# [WHAT TO WORK ON]
Copy verbatim the part of the rows below that opens with the line containing "Počet žiakov k 15.9.2020" and closes with the line containing "What is the maximum value shown in the chart?", including both of those lines.
——————
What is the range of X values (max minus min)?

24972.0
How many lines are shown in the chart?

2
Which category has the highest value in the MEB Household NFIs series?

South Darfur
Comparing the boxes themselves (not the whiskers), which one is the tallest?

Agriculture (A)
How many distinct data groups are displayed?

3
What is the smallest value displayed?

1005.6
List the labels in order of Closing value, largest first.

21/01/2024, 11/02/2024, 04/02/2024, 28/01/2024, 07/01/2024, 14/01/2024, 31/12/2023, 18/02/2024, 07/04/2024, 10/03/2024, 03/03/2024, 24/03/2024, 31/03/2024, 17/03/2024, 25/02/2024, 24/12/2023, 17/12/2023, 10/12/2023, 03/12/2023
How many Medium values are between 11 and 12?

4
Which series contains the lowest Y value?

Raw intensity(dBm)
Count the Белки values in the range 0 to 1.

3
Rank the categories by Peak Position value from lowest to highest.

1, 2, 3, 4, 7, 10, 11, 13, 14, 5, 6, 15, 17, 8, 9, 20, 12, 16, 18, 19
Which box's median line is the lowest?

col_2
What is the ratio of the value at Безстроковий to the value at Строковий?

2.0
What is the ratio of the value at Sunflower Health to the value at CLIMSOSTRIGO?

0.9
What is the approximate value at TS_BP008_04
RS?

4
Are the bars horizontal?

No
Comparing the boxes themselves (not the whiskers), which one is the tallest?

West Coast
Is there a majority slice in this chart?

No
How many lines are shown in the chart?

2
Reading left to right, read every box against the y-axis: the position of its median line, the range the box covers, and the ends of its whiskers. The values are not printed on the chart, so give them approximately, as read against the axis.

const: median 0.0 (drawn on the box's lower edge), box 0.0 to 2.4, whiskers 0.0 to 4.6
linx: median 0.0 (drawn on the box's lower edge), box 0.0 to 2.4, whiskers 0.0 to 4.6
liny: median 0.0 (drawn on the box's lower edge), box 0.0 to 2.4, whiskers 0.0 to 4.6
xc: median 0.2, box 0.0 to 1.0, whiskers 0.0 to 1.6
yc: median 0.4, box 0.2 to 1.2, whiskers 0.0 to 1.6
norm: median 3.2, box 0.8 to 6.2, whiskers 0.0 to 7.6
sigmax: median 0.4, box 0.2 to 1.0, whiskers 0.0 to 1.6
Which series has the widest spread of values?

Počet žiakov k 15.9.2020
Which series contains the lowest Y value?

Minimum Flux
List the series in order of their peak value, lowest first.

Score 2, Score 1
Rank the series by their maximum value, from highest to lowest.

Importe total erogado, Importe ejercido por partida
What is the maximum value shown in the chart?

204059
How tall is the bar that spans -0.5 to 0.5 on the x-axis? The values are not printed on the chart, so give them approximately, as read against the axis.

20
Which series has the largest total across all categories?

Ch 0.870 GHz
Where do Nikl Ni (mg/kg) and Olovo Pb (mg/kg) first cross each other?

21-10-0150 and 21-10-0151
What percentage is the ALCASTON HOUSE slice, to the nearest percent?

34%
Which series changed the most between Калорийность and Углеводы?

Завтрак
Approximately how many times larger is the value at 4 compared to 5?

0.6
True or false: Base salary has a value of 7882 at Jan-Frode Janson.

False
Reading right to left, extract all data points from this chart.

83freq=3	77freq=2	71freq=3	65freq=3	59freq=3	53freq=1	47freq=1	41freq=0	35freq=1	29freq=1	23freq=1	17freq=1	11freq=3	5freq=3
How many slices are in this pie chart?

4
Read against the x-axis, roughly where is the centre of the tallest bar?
——————
# [ANSWER TO THIS TASK]
Počet žiakov k 15.9.2020
Which series contains the lowest Y value?

Minimum Flux
List the series in order of their peak value, lowest first.

Score 2, Score 1
Rank the series by their maximum value, from highest to lowest.

Importe total erogado, Importe ejercido por partida
What is the maximum value shown in the chart?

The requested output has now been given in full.